Convert every line of the items below into a JSON list of strings, with one string per line and blank lines omitted.
[Start of INPUT MATERIAL]
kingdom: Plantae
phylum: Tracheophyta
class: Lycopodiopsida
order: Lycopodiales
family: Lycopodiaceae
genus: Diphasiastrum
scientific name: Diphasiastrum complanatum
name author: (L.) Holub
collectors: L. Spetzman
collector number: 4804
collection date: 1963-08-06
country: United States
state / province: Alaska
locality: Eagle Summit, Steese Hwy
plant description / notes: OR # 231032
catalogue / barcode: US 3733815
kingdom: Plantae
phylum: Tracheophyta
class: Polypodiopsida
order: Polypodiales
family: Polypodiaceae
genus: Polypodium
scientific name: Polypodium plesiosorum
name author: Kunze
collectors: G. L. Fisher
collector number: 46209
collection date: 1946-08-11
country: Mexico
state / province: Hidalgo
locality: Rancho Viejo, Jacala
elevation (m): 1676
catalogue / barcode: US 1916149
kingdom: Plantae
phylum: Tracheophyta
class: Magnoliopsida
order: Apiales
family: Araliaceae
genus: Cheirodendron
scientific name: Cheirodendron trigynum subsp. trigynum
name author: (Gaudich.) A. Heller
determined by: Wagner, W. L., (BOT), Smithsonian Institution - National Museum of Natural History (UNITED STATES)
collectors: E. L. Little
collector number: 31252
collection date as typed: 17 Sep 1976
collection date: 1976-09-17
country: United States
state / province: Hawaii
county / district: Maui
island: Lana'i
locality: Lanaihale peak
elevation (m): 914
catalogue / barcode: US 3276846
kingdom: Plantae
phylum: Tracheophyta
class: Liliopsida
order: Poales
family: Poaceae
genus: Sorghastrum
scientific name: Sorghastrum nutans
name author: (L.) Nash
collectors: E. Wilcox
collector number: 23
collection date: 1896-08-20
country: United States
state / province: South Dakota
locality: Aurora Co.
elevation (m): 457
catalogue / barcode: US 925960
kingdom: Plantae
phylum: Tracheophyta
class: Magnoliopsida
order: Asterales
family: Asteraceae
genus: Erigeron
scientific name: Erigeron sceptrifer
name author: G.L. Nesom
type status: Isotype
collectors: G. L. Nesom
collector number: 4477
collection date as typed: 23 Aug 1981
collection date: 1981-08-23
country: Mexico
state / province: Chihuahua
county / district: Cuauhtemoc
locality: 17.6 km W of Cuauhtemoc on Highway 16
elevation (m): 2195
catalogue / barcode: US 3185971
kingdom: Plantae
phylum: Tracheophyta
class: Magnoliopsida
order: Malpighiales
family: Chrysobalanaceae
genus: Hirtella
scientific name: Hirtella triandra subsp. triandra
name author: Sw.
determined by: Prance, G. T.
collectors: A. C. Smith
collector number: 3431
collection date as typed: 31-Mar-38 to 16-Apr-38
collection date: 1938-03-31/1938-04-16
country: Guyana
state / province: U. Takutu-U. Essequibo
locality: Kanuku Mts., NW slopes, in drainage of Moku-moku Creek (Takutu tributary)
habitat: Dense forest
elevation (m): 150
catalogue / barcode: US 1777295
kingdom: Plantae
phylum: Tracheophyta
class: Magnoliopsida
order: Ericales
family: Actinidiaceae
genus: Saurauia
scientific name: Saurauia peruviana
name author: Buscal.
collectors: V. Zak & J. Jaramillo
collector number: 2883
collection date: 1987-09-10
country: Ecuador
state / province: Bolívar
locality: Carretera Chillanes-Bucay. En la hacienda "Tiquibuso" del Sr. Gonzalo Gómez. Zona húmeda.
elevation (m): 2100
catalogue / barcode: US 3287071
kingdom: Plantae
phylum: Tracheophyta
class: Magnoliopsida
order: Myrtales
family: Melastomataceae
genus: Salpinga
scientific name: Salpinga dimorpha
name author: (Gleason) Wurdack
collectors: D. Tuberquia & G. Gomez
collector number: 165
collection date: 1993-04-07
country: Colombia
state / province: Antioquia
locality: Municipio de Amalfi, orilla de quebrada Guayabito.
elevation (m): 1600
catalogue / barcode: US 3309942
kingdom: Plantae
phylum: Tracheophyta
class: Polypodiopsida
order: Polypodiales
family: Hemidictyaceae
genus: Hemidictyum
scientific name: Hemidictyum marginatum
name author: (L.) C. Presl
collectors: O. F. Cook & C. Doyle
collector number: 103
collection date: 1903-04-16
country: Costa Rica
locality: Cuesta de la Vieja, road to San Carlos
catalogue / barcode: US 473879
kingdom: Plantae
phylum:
[End of INPUT MATERIAL]
**FINISHED EXERCISE**
[
  "kingdom: Plantae",
  "phylum: Tracheophyta",
  "class: Lycopodiopsida",
  "order: Lycopodiales",
  "family: Lycopodiaceae",
  "genus: Diphasiastrum",
  "scientific name: Diphasiastrum complanatum",
  "name author: (L.) Holub",
  "collectors: L. Spetzman",
  "collector number: 4804",
  "collection date: 1963-08-06",
  "country: United States",
  "state / province: Alaska",
  "locality: Eagle Summit, Steese Hwy",
  "plant description / notes: OR # 231032",
  "catalogue / barcode: US 3733815",
  "kingdom: Plantae",
  "phylum: Tracheophyta",
  "class: Polypodiopsida",
  "order: Polypodiales",
  "family: Polypodiaceae",
  "genus: Polypodium",
  "scientific name: Polypodium plesiosorum",
  "name author: Kunze",
  "collectors: G. L. Fisher",
  "collector number: 46209",
  "collection date: 1946-08-11",
  "country: Mexico",
  "state / province: Hidalgo",
  "locality: Rancho Viejo, Jacala",
  "elevation (m): 1676",
  "catalogue / barcode: US 1916149",
  "kingdom: Plantae",
  "phylum: Tracheophyta",
  "class: Magnoliopsida",
  "order: Apiales",
  "family: Araliaceae",
  "genus: Cheirodendron",
  "scientific name: Cheirodendron trigynum subsp. trigynum",
  "name author: (Gaudich.) A. Heller",
  "determined by: Wagner, W. L., (BOT), Smithsonian Institution - National Museum of Natural History (UNITED STATES)",
  "collectors: E. L. Little",
  "collector number: 31252",
  "collection date as typed: 17 Sep 1976",
  "collection date: 1976-09-17",
  "country: United States",
  "state / province: Hawaii",
  "county / district: Maui",
  "island: Lana'i",
  "locality: Lanaihale peak",
  "elevation (m): 914",
  "catalogue / barcode: US 3276846",
  "kingdom: Plantae",
  "phylum: Tracheophyta",
  "class: Liliopsida",
  "order: Poales",
  "family: Poaceae",
  "genus: Sorghastrum",
  "scientific name: Sorghastrum nutans",
  "name author: (L.) Nash",
  "collectors: E. Wilcox",
  "collector number: 23",
  "collection date: 1896-08-20",
  "country: United States",
  "state / province: South Dakota",
  "locality: Aurora Co.",
  "elevation (m): 457",
  "catalogue / barcode: US 925960",
  "kingdom: Plantae",
  "phylum: Tracheophyta",
  "class: Magnoliopsida",
  "order: Asterales",
  "family: Asteraceae",
  "genus: Erigeron",
  "scientific name: Erigeron sceptrifer",
  "name author: G.L. Nesom",
  "type status: Isotype",
  "collectors: G. L. Nesom",
  "collector number: 4477",
  "collection date as typed: 23 Aug 1981",
  "collection date: 1981-08-23",
  "country: Mexico",
  "state / province: Chihuahua",
  "county / district: Cuauhtemoc",
  "locality: 17.6 km W of Cuauhtemoc on Highway 16",
  "elevation (m): 2195",
  "catalogue / barcode: US 3185971",
  "kingdom: Plantae",
  "phylum: Tracheophyta",
  "class: Magnoliopsida",
  "order: Malpighiales",
  "family: Chrysobalanaceae",
  "genus: Hirtella",
  "scientific name: Hirtella triandra subsp. triandra",
  "name author: Sw.",
  "determined by: Prance, G. T.",
  "collectors: A. C. Smith",
  "collector number: 3431",
  "collection date as typed: 31-Mar-38 to 16-Apr-38",
  "collection date: 1938-03-31/1938-04-16",
  "country: Guyana",
  "state / province: U. Takutu-U. Essequibo",
  "locality: Kanuku Mts., NW slopes, in drainage of Moku-moku Creek (Takutu tributary)",
  "habitat: Dense forest",
  "elevation (m): 150",
  "catalogue / barcode: US 1777295",
  "kingdom: Plantae",
  "phylum: Tracheophyta",
  "class: Magnoliopsida",
  "order: Ericales",
  "family: Actinidiaceae",
  "genus: Saurauia",
  "scientific name: Saurauia peruviana",
  "name author: Buscal.",
  "collectors: V. Zak & J. Jaramillo",
  "collector number: 2883",
  "collection date: 1987-09-10",
  "country: Ecuador",
  "state / province: Bolívar",
  "locality: Carretera Chillanes-Bucay. En la hacienda \"Tiquibuso\" del Sr. Gonzalo Gómez. Zona húmeda.",
  "elevation (m): 2100",
  "catalogue / barcode: US 3287071",
  "kingdom: Plantae",
  "phylum: Tracheophyta",
  "class: Magnoliopsida",
  "order: Myrtales",
  "family: Melastomataceae",
  "genus: Salpinga",
  "scientific name: Salpinga dimorpha",
  "name author: (Gleason) Wurdack",
  "collectors: D. Tuberquia & G. Gomez",
  "collector number: 165",
  "collection date: 1993-04-07",
  "country: Colombia",
  "state / province: Antioquia",
  "locality: Municipio de Amalfi, orilla de quebrada Guayabito.",
  "elevation (m): 1600",
  "catalogue / barcode: US 3309942",
  "kingdom: Plantae",
  "phylum: Tracheophyta",
  "class: Polypodiopsida",
  "order: Polypodiales",
  "family: Hemidictyaceae",
  "genus: Hemidictyum",
  "scientific name: Hemidictyum marginatum",
  "name author: (L.) C. Presl",
  "collectors: O. F. Cook & C. Doyle",
  "collector number: 103",
  "collection date: 1903-04-16",
  "country: Costa Rica",
  "locality: Cuesta de la Vieja, road to San Carlos",
  "catalogue / barcode: US 473879",
  "kingdom: Plantae",
  "phylum:"
]